狂うか死ぬか、二つの未来しか選ぶことのできない彼女の願いを、無視できるはずはなかった。
わたしは彼女を殺さなくてはならない。
「首を絞める、もしくは絞められることによって快楽を得る、という性的嗜好が存在することを、あなたはご存じ?」
「知っていても、今その話はしたくないな」
『銀膜症の感染患者を安全に殺すには、首を絞めることが一番適切と思われる』。これは先ほどの法案の条文に書かれたことだ。首を絞める以外の方法で殺害した場合、体のすべての部位の腱を切断するまで暴走が止まらなかった、という事例が存在するためらしい。なぜ首を絞めた場合は暴走しないのか。それについて、わたしは詳しく知らないのだが、おそらく脳への酸素の供給を断たなければならないためだろう。銀膜症ウイルスの本体はあくまで脳の中にある、ということだ。それならばギロチンよろしく首自体を切断する、というのも有効そうだが、政府がそれを推奨しないのには何か意味があるのだろうか。ここまで混乱し衰弱しきった政府の出す法案だから、穴があってもおかしくなさそうだが……もしかしたら、首だけになってもまだ暴れまわる、などという可能性もある。それはそれで、ぞっとしない展開だった。

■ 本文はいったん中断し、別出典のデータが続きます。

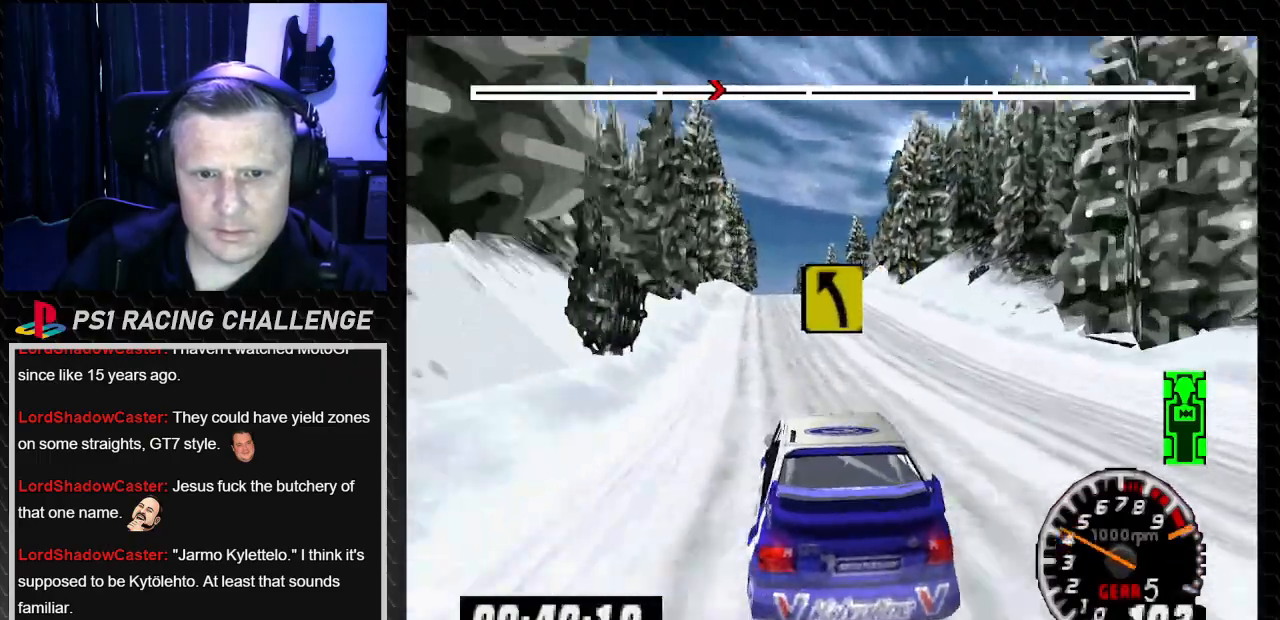
{"buttons": ["TRIANGLE"], "left_stick": "center", "right_stick": "up", "events": [[267, "DPAD_RIGHT", "down"], [267, "left_stick", "down-right"], [400, "left_stick", "center"], [434, "DPAD_RIGHT", "up"]]}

「わたしは、あなたになら首を絞められても構わない、と思っている。むしろ、他ならぬあなただから、任せようと思ったの」
「ぼくは首を絞めたくなんかない。その意思は、無視するんですか」
彼女はゆるゆると首を振る。「でも、このまま放っておいたら、みんな死んでしまうわ」
その通りだった。それでいいはずはない。そもそも、発症してしまったら、もうそれは彼女ではないのだ。どちらにしても、彼女はもういなくなる。わたしの前からは消えてなくなる。それは首を絞めても、絞めなくても、同じこと。
そう、もう迷う余地なんて存在しない。
殺さなければ殺されるし、人殺しの彼女なんて見たくない。
わたしが殺したいかどうか、なんて。そんな意思は関係ない。まったく介在する余地がない。

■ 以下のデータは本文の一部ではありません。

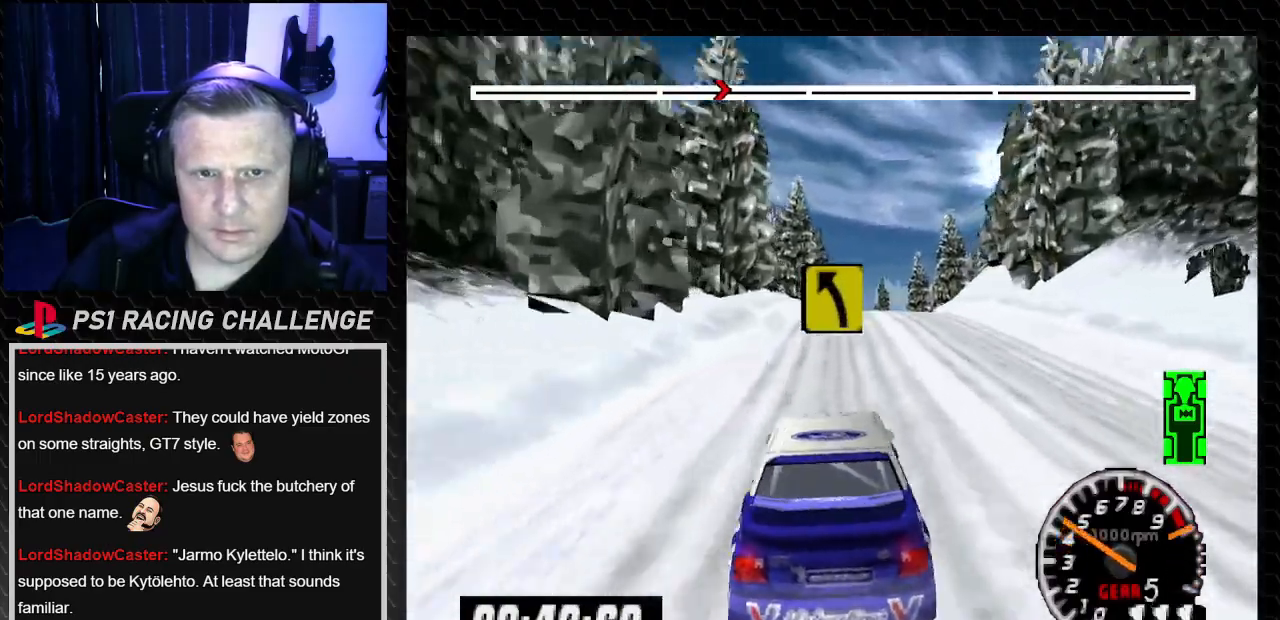
{"buttons": ["TRIANGLE", "DPAD_RIGHT"], "left_stick": "down-right", "right_stick": "up", "events": [[434, "DPAD_RIGHT", "down"], [468, "left_stick", "down-right"]]}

だが――殺したくないという気持ちが確かに存在するのも、事実なのだった。
真に殺されるべきなのは「殺したくない」と願うわたしの身勝手な意思だ。
自分だけは綺麗でいたい、汚れたくないという、欲だ。
「あなたは綺麗よ。それは、人を殺しても、殺さなくても、同じ」
人殺しだから身が穢れてしまうなんてことはない、と彼女は言った。
「さっさと終わらせてしまえばいいの。迷っているから、長く感じるのよ」
彼女の顔色は白かった。わたしの手が首を絞めたせいで、この顔が赤黒く膨れ上がってしまうかもしれないと思うとぞっとする。そんな考えは捨てなければ、先には進めないのに。
震えながら迷っているわたしに呆れたように、彼女はふう、とため息をついた。
「ねえ、今だから言えるけれど、わたしはあなたのことが、大嫌いなのよ」
彼女が囁いた、その言葉がトリガーとなって、わたしの意識が白く濁る。両手が彼女の首筋に触れる。思ったよりもずっと細くて華奢な首は、絞めるよりも前に折れてしまいそうだ。ぎゅっと力を込める。彼女は何も言わない。そのまま絞める。絞めて絞めて、数分間そのまま放っておく。ひどく指が疲れる作業である。法案の条文に詳しくやり方が書いてあったのを思い出す。そう、確か、あの条文の隣には人が人の首を絞めている図解が記載されていて、それが妙にお役所仕事的で笑ってしまいそうになったのだ。首を絞めている側も、首を絞められている側も、顔が描かれていなかった。まるで何も思わないマネキンみたいに、まっさらな顔。そう、今のわたしと彼女は、まさにそんな顔をしているのだ。何も思わない、何も考えない、そんな顔を。彼女のついた嘘はとても優しく心の底に残って、これから先のわたしを苛んでいくのだろう。しかし今はそれすら考えず、わたしはただ規則的に、もう動かなくなった彼女の首を絞めつづける。彼女の顔は赤黒く腫れたりすることはなく、ただ、安らかに眠っているような表情だ。目からは涙が流れていて、ウイルスの成分であろう、奇妙な銀色の粉のようなものが涙の中できらきらと光っている。ああ、これがこのおぞましい病を「銀幕症候群」などという美しい名前で呼ばせてしまう、すべての元凶だったのだ。わたしは指を震わせながら、そんなことを考えた。